--- Task inputs Enclosed Below ---
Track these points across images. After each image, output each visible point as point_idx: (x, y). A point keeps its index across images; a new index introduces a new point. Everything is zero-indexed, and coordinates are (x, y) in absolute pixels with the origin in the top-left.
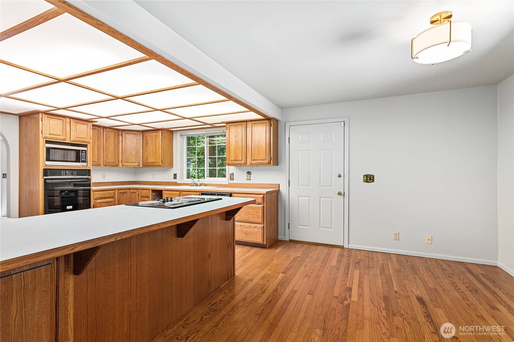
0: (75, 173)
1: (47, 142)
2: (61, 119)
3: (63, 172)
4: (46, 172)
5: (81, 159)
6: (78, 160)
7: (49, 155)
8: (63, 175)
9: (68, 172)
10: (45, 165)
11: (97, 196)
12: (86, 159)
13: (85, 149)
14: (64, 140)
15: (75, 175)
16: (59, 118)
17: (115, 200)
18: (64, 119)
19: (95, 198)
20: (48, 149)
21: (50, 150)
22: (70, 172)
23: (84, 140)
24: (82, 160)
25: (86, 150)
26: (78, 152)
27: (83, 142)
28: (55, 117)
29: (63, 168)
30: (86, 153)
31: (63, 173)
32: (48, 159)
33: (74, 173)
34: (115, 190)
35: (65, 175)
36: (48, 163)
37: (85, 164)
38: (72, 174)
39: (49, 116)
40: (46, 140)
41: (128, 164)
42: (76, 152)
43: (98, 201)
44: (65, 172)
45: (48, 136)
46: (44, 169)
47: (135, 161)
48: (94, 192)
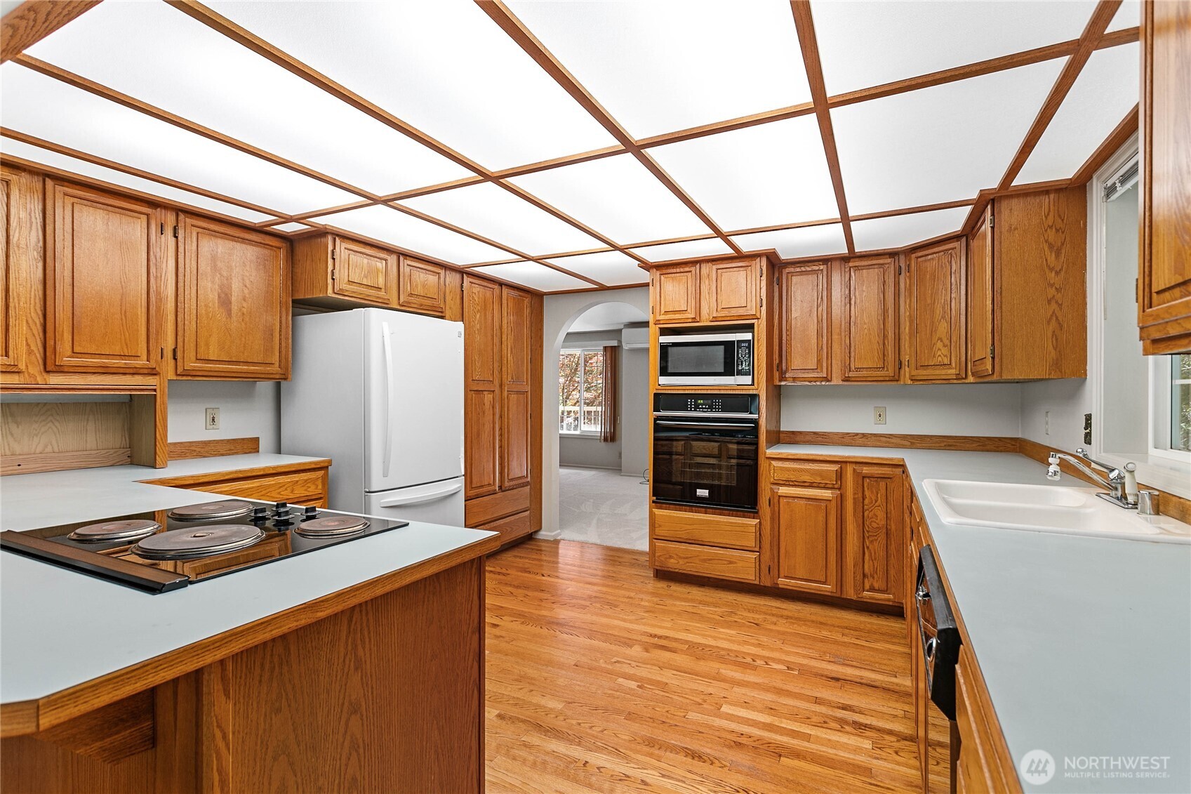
0: (719, 405)
1: (664, 332)
2: (687, 269)
3: (691, 402)
4: (660, 401)
5: (738, 366)
6: (729, 370)
7: (667, 362)
8: (691, 408)
9: (702, 401)
10: (659, 385)
11: (778, 476)
12: (749, 365)
13: (748, 336)
14: (694, 320)
15: (719, 409)
16: (682, 270)
17: (842, 497)
18: (692, 269)
19: (772, 480)
20: (664, 349)
21: (670, 348)
22: (706, 402)
23: (741, 312)
24: (740, 368)
25: (751, 338)
26: (729, 346)
27: (741, 317)
28: (674, 270)
29: (693, 392)
30: (749, 347)
31: (691, 405)
32: (664, 372)
33: (716, 405)
34: (846, 462)
35: (695, 410)
36: (664, 380)
37: (747, 380)
38: (711, 408)
39: (664, 271)
40: (660, 328)
41: (925, 372)
42: (723, 347)
43: (783, 490)
44: (695, 402)
45: (662, 317)
46: (655, 394)
47: (946, 361)
48: (768, 461)
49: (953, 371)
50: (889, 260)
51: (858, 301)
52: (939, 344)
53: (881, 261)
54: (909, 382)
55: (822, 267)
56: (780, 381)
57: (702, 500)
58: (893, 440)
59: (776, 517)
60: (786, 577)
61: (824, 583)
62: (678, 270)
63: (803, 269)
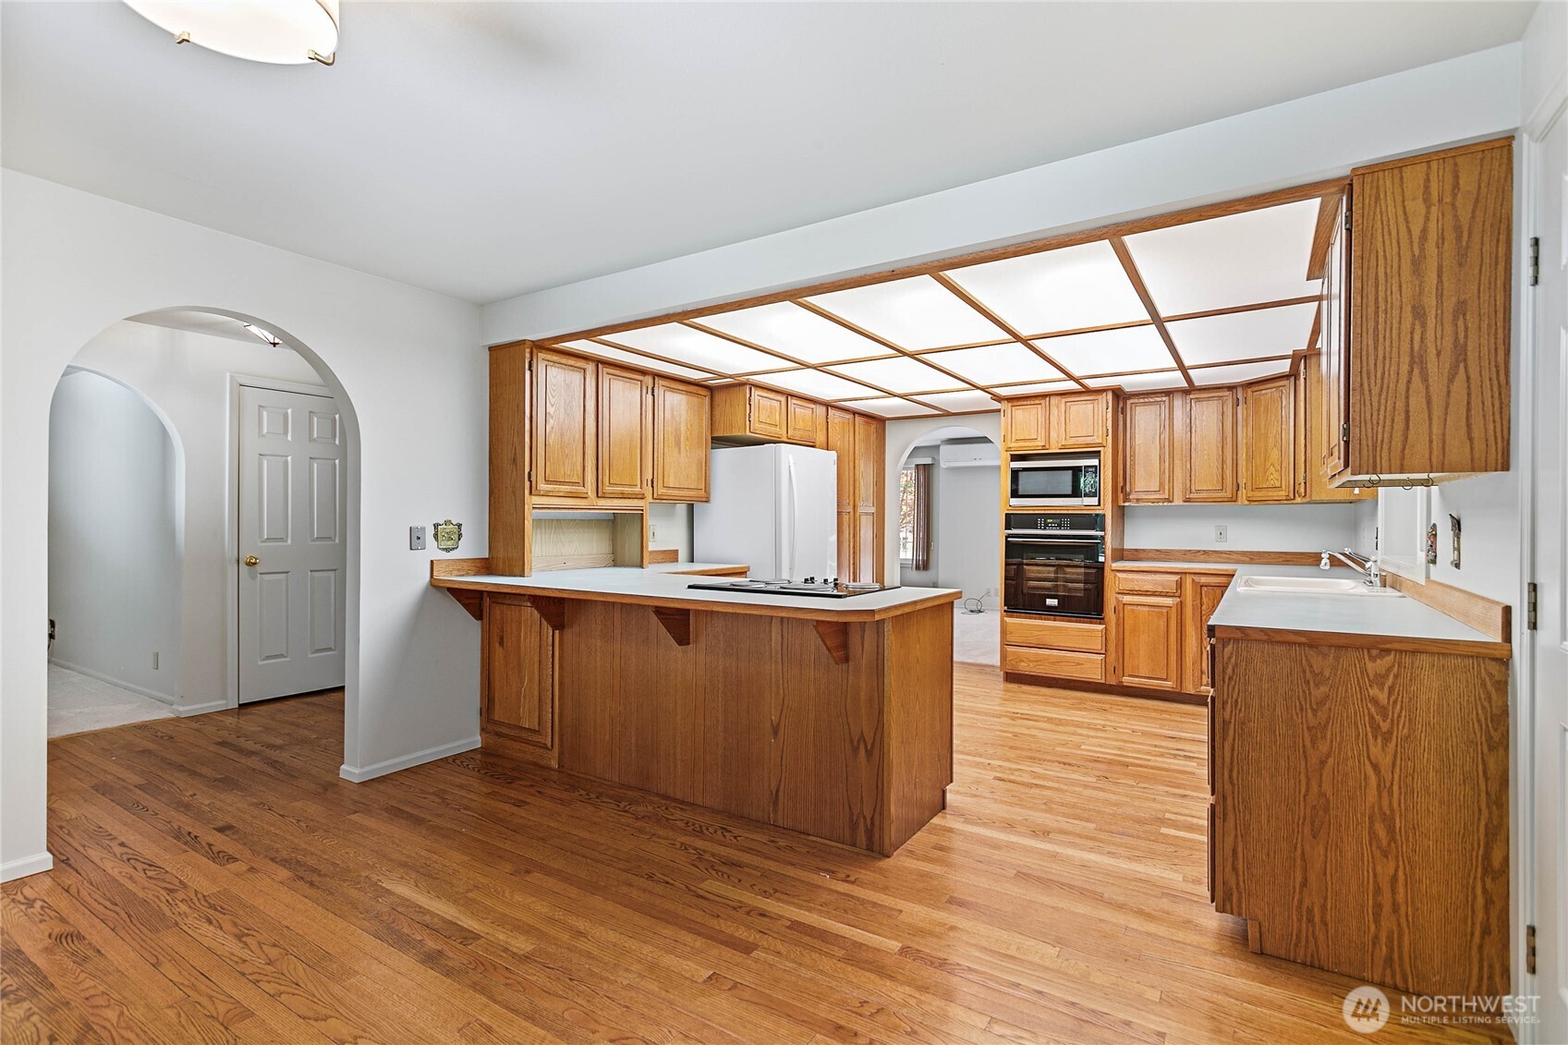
0: (1068, 524)
1: (1015, 458)
2: (1037, 402)
3: (1041, 521)
4: (1010, 521)
5: (1084, 489)
6: (1076, 493)
7: (1017, 485)
8: (1041, 526)
9: (1051, 520)
10: (1010, 506)
11: (1124, 586)
12: (1096, 488)
13: (1095, 462)
14: (1044, 447)
16: (1032, 402)
17: (1181, 605)
18: (1043, 401)
19: (1117, 590)
20: (1015, 473)
21: (1020, 473)
22: (1055, 521)
23: (1089, 440)
24: (1087, 491)
25: (1097, 464)
26: (1076, 471)
27: (1088, 445)
28: (1025, 403)
29: (1043, 512)
30: (1095, 472)
31: (1041, 523)
32: (1015, 494)
33: (1064, 524)
34: (1186, 573)
35: (1045, 529)
36: (1014, 502)
37: (1094, 501)
38: (1060, 526)
39: (1015, 404)
40: (1011, 455)
41: (1259, 494)
42: (1070, 472)
43: (1127, 599)
44: (1045, 521)
45: (1013, 445)
46: (1006, 514)
47: (1278, 484)
48: (1113, 573)
49: (1283, 493)
50: (1227, 393)
51: (1198, 430)
52: (1272, 469)
53: (1220, 394)
54: (1246, 502)
55: (1164, 399)
56: (1124, 502)
57: (1051, 609)
58: (1234, 557)
59: (1121, 623)
60: (1130, 676)
61: (1165, 680)
62: (1029, 403)
63: (1146, 400)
--- End of Enclosed Task inputs ---
Can you write out every line of the data above word for word, leaving the pictures out?

Track these points across images. After each image, output each visible point as point_idx: (x, y). A point keeps its index across images; a new index introduces a new point. Everything is zero-indexed, and coordinates are (x, y) in absolute pixels with the origin in the top-left.
0: (75, 173)
1: (47, 142)
2: (61, 119)
3: (63, 172)
4: (46, 172)
5: (81, 159)
6: (78, 160)
7: (49, 155)
8: (63, 175)
9: (68, 172)
10: (45, 165)
11: (97, 196)
12: (86, 159)
13: (85, 149)
14: (64, 140)
15: (75, 175)
16: (59, 118)
17: (115, 200)
18: (64, 119)
19: (95, 198)
20: (48, 149)
21: (50, 150)
22: (70, 172)
23: (84, 140)
24: (82, 160)
25: (86, 150)
26: (78, 152)
27: (83, 142)
28: (55, 117)
29: (63, 168)
30: (86, 153)
31: (63, 173)
32: (48, 159)
33: (74, 173)
34: (115, 190)
35: (65, 175)
36: (48, 163)
37: (85, 164)
38: (72, 174)
39: (49, 116)
40: (46, 140)
41: (128, 164)
42: (76, 152)
43: (98, 201)
44: (65, 172)
45: (48, 136)
46: (44, 169)
47: (135, 161)
48: (94, 192)
0: (719, 405)
1: (664, 332)
2: (687, 269)
3: (691, 402)
4: (660, 401)
5: (738, 366)
6: (729, 370)
7: (667, 362)
8: (691, 408)
9: (702, 401)
10: (659, 385)
11: (778, 476)
12: (749, 365)
13: (748, 336)
14: (694, 320)
15: (719, 409)
16: (682, 270)
17: (842, 497)
18: (692, 269)
19: (772, 480)
20: (664, 349)
21: (670, 348)
22: (706, 402)
23: (741, 312)
24: (740, 368)
25: (751, 338)
26: (729, 346)
27: (741, 317)
28: (674, 270)
29: (693, 392)
30: (749, 347)
31: (691, 405)
32: (664, 372)
33: (716, 405)
34: (846, 462)
35: (695, 410)
36: (664, 380)
37: (747, 380)
38: (711, 408)
39: (664, 271)
40: (660, 328)
41: (925, 372)
42: (723, 347)
43: (783, 490)
44: (695, 402)
45: (662, 317)
46: (655, 394)
47: (946, 361)
48: (768, 461)
49: (953, 371)
50: (889, 260)
51: (858, 301)
52: (939, 344)
53: (881, 261)
54: (909, 382)
55: (822, 267)
56: (780, 381)
57: (702, 500)
58: (893, 440)
59: (776, 517)
60: (786, 577)
61: (824, 583)
62: (678, 270)
63: (803, 269)
0: (1068, 524)
1: (1015, 458)
2: (1037, 402)
3: (1041, 521)
4: (1010, 521)
5: (1084, 489)
6: (1076, 493)
7: (1017, 485)
8: (1041, 526)
9: (1051, 520)
10: (1010, 506)
11: (1124, 586)
12: (1096, 488)
13: (1095, 462)
14: (1044, 447)
16: (1032, 402)
17: (1181, 605)
18: (1043, 401)
19: (1117, 590)
20: (1015, 473)
21: (1020, 473)
22: (1055, 521)
23: (1089, 440)
24: (1087, 491)
25: (1097, 464)
26: (1076, 471)
27: (1088, 445)
28: (1025, 403)
29: (1043, 512)
30: (1095, 472)
31: (1041, 523)
32: (1015, 494)
33: (1064, 524)
34: (1186, 573)
35: (1045, 529)
36: (1014, 502)
37: (1094, 501)
38: (1060, 526)
39: (1015, 404)
40: (1011, 455)
41: (1259, 494)
42: (1070, 472)
43: (1127, 599)
44: (1045, 521)
45: (1013, 445)
46: (1006, 514)
47: (1278, 484)
48: (1113, 573)
49: (1283, 493)
50: (1227, 393)
51: (1198, 430)
52: (1272, 469)
53: (1220, 394)
54: (1246, 502)
55: (1164, 399)
56: (1124, 502)
57: (1051, 609)
58: (1234, 557)
59: (1121, 623)
60: (1130, 676)
61: (1165, 680)
62: (1029, 403)
63: (1146, 400)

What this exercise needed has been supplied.